Document extract |
Appendix B

Is Ordinality Necessary?

This appendix considers the possibility of dropping the so called discreteness assumption (the assumption, that is, that the timeline consists of a finite number of discrete time points); in other words, it investigates the idea of defining intervals over a point type that’s ordered but not ordinal, and using such intervals in practical applications. Allen’s operators are reexamined in this light and are found still to be applicable, though their definitions need to be refined somewhat. However, UNPACK doesn’t apply, and there are serious problems in even representing such intervals (none of the usual styles—closed:closed, etc.—turns out to be completely satisfactory). The conclusion is that there’s nothing to lose, and much to gain, by staying with the usual discreteness assumption.

Keywords: ordinality; discreteness assumption; UNPACK; Allen’s operators

The ordinality of a table relationship is a message the designer uses to identify two facts about the relationship.

www.cs.kent.edu/~wfan/link/dbapre/dbatest/54903f.htm

Throughout the bulk of this book, we’ve assumed that the point types over which intervals are defined must be ordinal types specifically. In other words, we’ve assumed that any such point type—call it T—must be “isomorphic to type INTEGER,” meaning that:

1. A total ordering exists—i.e., the operator “>” is defined for every pair of values of type T.

2. A first and a last value of type T, denoted FIRST_T ( ) and LAST_T ( ), respectively, exist with respect to that ordering.

3. A successor function, denoted NEXT_T (p) and returning the (unique) immediate successor of p with respect to that ordering, is defined for every value p of type T except for p = LAST_T ( ). Moreover—we didn’t bother to spell these assumptions out before, but now we feel it desirable to do so—(a) if p1p2 then NEXT_T (p1) ≠ NEXT_T (p2), and (b) there’s exactly one value of type T, viz., FIRST_T ( ), that’s not the successor of any p.

Stored data entries:

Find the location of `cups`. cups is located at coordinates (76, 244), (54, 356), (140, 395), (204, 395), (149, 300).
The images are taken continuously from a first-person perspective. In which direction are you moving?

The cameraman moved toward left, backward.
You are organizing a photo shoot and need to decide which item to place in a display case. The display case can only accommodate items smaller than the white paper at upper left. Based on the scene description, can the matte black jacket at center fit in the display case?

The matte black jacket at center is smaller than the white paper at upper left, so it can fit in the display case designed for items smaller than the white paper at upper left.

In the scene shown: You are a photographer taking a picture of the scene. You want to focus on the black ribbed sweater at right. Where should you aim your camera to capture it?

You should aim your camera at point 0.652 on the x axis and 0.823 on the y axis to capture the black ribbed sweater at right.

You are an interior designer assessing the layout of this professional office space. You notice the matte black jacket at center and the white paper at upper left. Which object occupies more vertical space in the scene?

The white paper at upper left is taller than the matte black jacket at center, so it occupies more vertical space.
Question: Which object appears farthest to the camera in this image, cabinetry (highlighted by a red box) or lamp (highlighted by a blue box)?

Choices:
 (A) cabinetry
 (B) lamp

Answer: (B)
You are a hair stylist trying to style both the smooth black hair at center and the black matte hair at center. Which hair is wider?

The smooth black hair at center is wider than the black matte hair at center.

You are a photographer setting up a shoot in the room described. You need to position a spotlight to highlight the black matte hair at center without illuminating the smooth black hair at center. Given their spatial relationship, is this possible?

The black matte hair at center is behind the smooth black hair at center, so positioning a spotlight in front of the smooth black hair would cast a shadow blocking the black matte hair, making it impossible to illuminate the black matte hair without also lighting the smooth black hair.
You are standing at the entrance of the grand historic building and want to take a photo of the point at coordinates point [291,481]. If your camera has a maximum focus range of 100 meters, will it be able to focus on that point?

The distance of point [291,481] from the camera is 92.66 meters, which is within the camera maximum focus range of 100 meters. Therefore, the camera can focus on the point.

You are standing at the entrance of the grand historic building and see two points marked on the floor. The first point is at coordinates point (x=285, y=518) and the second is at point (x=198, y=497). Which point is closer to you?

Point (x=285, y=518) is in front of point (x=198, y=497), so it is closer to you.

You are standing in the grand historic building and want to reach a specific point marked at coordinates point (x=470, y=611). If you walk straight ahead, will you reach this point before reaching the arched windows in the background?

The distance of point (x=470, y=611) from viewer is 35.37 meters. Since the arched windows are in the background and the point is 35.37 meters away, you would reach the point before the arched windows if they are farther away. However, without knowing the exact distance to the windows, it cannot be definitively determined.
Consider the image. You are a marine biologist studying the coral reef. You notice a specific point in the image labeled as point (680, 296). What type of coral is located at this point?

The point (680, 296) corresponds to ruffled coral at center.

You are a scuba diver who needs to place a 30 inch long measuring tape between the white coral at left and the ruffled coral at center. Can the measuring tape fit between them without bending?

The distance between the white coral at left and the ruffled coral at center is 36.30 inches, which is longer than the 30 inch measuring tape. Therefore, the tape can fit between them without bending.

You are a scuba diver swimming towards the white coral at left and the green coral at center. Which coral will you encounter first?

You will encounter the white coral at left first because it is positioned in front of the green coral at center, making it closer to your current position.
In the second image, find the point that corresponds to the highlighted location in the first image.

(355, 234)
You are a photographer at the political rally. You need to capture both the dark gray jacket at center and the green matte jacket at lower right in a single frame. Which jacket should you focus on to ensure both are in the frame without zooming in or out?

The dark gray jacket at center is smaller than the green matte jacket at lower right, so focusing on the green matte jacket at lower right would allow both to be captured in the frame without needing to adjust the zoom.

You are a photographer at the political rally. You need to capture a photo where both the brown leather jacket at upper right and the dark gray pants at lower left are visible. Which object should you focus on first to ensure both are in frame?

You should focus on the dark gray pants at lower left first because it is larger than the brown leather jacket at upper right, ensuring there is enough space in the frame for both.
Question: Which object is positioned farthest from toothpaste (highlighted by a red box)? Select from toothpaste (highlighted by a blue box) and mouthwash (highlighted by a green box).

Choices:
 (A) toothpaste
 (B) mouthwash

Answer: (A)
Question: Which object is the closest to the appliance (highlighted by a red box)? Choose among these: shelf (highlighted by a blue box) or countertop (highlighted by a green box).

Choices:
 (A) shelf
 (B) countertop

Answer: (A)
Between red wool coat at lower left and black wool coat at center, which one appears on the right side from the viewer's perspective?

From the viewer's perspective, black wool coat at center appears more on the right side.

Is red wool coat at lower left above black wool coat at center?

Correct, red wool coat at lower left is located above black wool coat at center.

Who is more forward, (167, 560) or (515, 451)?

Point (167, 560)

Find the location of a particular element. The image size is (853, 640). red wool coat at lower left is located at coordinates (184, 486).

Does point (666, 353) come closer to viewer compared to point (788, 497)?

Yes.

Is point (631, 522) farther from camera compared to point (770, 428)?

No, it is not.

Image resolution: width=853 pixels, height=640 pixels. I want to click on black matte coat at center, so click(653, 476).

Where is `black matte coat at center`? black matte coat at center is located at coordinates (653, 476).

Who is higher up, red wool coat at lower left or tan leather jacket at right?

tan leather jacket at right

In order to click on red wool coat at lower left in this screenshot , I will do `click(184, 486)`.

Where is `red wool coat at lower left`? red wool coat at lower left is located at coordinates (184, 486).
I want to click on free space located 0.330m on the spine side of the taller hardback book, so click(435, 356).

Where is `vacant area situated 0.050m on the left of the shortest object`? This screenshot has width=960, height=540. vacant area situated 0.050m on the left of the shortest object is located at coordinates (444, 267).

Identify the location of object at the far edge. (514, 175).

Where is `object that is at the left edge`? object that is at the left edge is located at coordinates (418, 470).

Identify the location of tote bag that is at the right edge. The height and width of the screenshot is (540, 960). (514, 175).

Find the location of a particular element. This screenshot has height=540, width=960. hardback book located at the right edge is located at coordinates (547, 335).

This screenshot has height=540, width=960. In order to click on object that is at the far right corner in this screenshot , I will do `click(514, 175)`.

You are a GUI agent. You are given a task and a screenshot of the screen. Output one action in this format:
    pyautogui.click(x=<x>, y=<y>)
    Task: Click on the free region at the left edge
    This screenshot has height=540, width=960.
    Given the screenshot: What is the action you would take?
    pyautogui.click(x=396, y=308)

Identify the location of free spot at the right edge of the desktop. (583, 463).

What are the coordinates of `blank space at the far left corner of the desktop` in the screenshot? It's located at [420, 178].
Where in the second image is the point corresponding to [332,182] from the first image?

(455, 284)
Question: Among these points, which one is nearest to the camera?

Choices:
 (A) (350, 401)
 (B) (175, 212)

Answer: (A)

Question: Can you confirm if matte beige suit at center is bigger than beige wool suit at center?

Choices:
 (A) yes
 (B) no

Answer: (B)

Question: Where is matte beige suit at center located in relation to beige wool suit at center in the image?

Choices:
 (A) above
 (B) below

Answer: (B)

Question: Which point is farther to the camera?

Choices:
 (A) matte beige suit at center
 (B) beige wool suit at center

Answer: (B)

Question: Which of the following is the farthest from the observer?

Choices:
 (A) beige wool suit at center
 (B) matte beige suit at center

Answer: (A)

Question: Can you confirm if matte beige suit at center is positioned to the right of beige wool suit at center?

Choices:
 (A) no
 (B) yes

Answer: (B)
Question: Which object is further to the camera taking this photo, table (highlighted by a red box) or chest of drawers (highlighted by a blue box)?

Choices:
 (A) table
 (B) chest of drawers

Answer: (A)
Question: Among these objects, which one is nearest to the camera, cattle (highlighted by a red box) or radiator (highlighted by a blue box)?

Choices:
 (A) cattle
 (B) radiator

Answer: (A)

Problems to work on |
1 - Rewrite the part of the passage on ordinality that begins at the words "The ordinality of" and stops after "to that ordering.", replacing "isomorphic" with "equivalent".
2 - List every line of the records that contains the word "hardback", matching case exactly.
The passage on ordinality has no connection to the records.

Expected responses |
1 -
The ordinality of a table relationship is a message the designer uses to identify two facts about the relationship.

www.cs.kent.edu/~wfan/link/dbapre/dbatest/54903f.htm

Throughout the bulk of this book, we’ve assumed that the point types over which intervals are defined must be ordinal types specifically. In other words, we’ve assumed that any such point type—call it T—must be “equivalent to type INTEGER,” meaning that:

1. A total ordering exists—i.e., the operator “>” is defined for every pair of values of type T.

2. A first and a last value of type T, denoted FIRST_T ( ) and LAST_T ( ), respectively, exist with respect to that ordering.

2 -
I want to click on free space located 0.330m on the spine side of the taller hardback book, so click(435, 356).
Find the location of a particular element. This screenshot has height=540, width=960. hardback book located at the right edge is located at coordinates (547, 335).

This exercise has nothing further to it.